■ **Task requirements**
Images aside, return all the entries exactly.

Raw data START

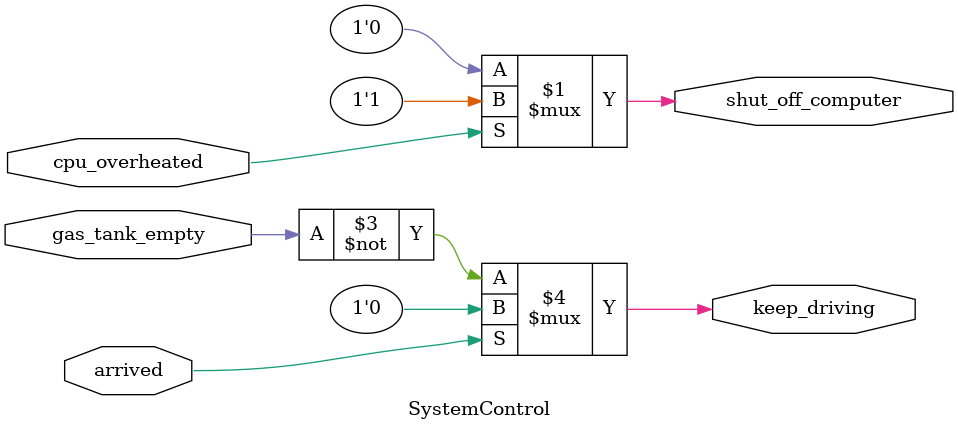
<source format=sv>
module SystemControl (
    input logic cpu_overheated, // 1-bit input: Indicates if the CPU is overheated
    input logic arrived,        // 1-bit input: Indicates whether the destination is arrived
    input logic gas_tank_empty, // 1-bit input: Indicates if the gas tank is empty
    output logic shut_off_computer, // 1-bit output: Signal to shut off the computer
    output logic keep_driving    // 1-bit output: Signal to keep driving
);

// Combinational Logic
// Ensure outputs are always assigned to avoid latches
assign shut_off_computer = (cpu_overheated) ? 1'b1 : 1'b0; // Set to 1 when CPU is overheated

assign keep_driving = (~arrived) ? ~gas_tank_empty : 1'b0; // Drive if not arrived and gas tank is not empty

endmodule
</source>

Raw data END

■ **Response for this exercise**
<source format=sv>
module SystemControl (
    input logic cpu_overheated, // 1-bit input: Indicates if the CPU is overheated
    input logic arrived,        // 1-bit input: Indicates whether the destination is arrived
    input logic gas_tank_empty, // 1-bit input: Indicates if the gas tank is empty
    output logic shut_off_computer, // 1-bit output: Signal to shut off the computer
    output logic keep_driving    // 1-bit output: Signal to keep driving
);

// Combinational Logic
// Ensure outputs are always assigned to avoid latches
assign shut_off_computer = (cpu_overheated) ? 1'b1 : 1'b0; // Set to 1 when CPU is overheated

assign keep_driving = (~arrived) ? ~gas_tank_empty : 1'b0; // Drive if not arrived and gas tank is not empty

endmodule
</source>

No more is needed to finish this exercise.